> _WHAT YOU NEED TO DO_: Retype each line below precisely and omit all images.

> _SOURCE DATA_:
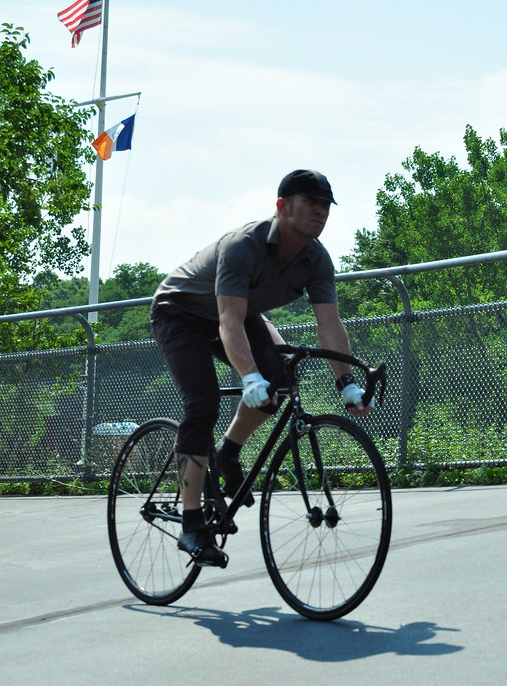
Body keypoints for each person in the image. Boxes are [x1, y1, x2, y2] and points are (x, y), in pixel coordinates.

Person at [150, 168, 373, 566]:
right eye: (311, 204)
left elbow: (329, 323)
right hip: (181, 313)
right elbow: (229, 323)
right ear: (283, 207)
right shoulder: (244, 247)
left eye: (326, 207)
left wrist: (347, 382)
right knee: (202, 406)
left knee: (281, 378)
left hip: (236, 312)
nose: (320, 213)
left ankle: (229, 453)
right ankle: (190, 522)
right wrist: (249, 375)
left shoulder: (316, 258)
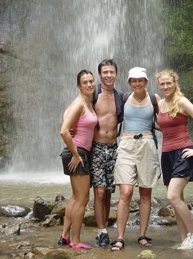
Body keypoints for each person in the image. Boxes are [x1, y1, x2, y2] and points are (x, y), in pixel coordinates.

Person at [156, 69, 193, 250]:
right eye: (162, 84)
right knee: (177, 198)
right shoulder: (161, 103)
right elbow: (164, 127)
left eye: (168, 83)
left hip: (183, 152)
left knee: (172, 196)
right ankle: (184, 240)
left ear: (175, 83)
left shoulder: (182, 101)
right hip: (166, 155)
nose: (165, 86)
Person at [110, 67, 161, 251]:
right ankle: (120, 237)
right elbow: (108, 118)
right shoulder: (123, 98)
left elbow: (165, 120)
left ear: (146, 82)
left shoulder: (155, 99)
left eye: (140, 80)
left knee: (146, 194)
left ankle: (142, 235)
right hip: (126, 144)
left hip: (147, 143)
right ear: (129, 82)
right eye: (134, 80)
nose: (137, 83)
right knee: (125, 192)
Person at [58, 69, 97, 250]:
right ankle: (76, 240)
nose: (89, 85)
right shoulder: (80, 103)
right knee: (83, 199)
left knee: (75, 197)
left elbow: (65, 116)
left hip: (80, 151)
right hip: (77, 152)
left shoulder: (85, 103)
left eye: (91, 81)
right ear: (78, 85)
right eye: (85, 82)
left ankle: (65, 236)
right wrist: (75, 154)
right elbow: (63, 130)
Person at [90, 59, 124, 247]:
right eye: (105, 72)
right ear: (100, 74)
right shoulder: (93, 94)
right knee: (100, 191)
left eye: (111, 72)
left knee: (109, 192)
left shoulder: (121, 96)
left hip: (114, 148)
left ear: (116, 74)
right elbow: (76, 111)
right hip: (97, 148)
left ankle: (105, 227)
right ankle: (101, 231)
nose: (108, 75)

> _TASK RESPONSE_:
Body keypoints for each person in the image. Boxes are [x1, y1, x2, y2] and points are (x, y), in pixel coordinates.

Person at [150, 168, 373, 566]:
right eye: (311, 204)
left elbow: (329, 323)
right hip: (181, 313)
right elbow: (229, 323)
right ear: (283, 207)
right shoulder: (244, 247)
left eye: (326, 207)
left wrist: (347, 382)
right knee: (202, 406)
left knee: (281, 378)
left hip: (236, 312)
nose: (320, 213)
left ankle: (229, 453)
right ankle: (190, 522)
right wrist: (249, 375)
left shoulder: (316, 258)
Body keypoints for each person in the image. Boxes are [x1, y1, x2, y2] and points are (x, y), in pixel coordinates.

Person at [156, 69, 193, 250]:
right eye: (162, 84)
right knee: (177, 198)
right shoulder: (161, 103)
right elbow: (164, 127)
left eye: (168, 83)
left hip: (183, 152)
left knee: (172, 196)
right ankle: (184, 240)
left ear: (175, 83)
left shoulder: (182, 101)
right hip: (166, 155)
nose: (165, 86)
Person at [110, 67, 161, 251]:
right ankle: (120, 237)
right elbow: (108, 118)
right shoulder: (123, 98)
left elbow: (165, 120)
left ear: (146, 82)
left shoulder: (155, 99)
left eye: (140, 80)
left knee: (146, 194)
left ankle: (142, 235)
right hip: (126, 144)
left hip: (147, 143)
right ear: (129, 82)
right eye: (134, 80)
nose: (137, 83)
right knee: (125, 192)
Person at [58, 69, 97, 250]:
right ankle: (76, 240)
nose: (89, 85)
right shoulder: (80, 103)
right knee: (83, 199)
left knee: (75, 197)
left elbow: (65, 116)
left hip: (80, 151)
right hip: (77, 152)
left shoulder: (85, 103)
left eye: (91, 81)
right ear: (78, 85)
right eye: (85, 82)
left ankle: (65, 236)
right wrist: (75, 154)
right elbow: (63, 130)
Person at [90, 59, 124, 247]:
right eye: (105, 72)
right ear: (100, 74)
right shoulder: (93, 94)
right knee: (100, 191)
left eye: (111, 72)
left knee: (109, 192)
left shoulder: (121, 96)
left hip: (114, 148)
left ear: (116, 74)
right elbow: (76, 111)
right hip: (97, 148)
left ankle: (105, 227)
right ankle: (101, 231)
nose: (108, 75)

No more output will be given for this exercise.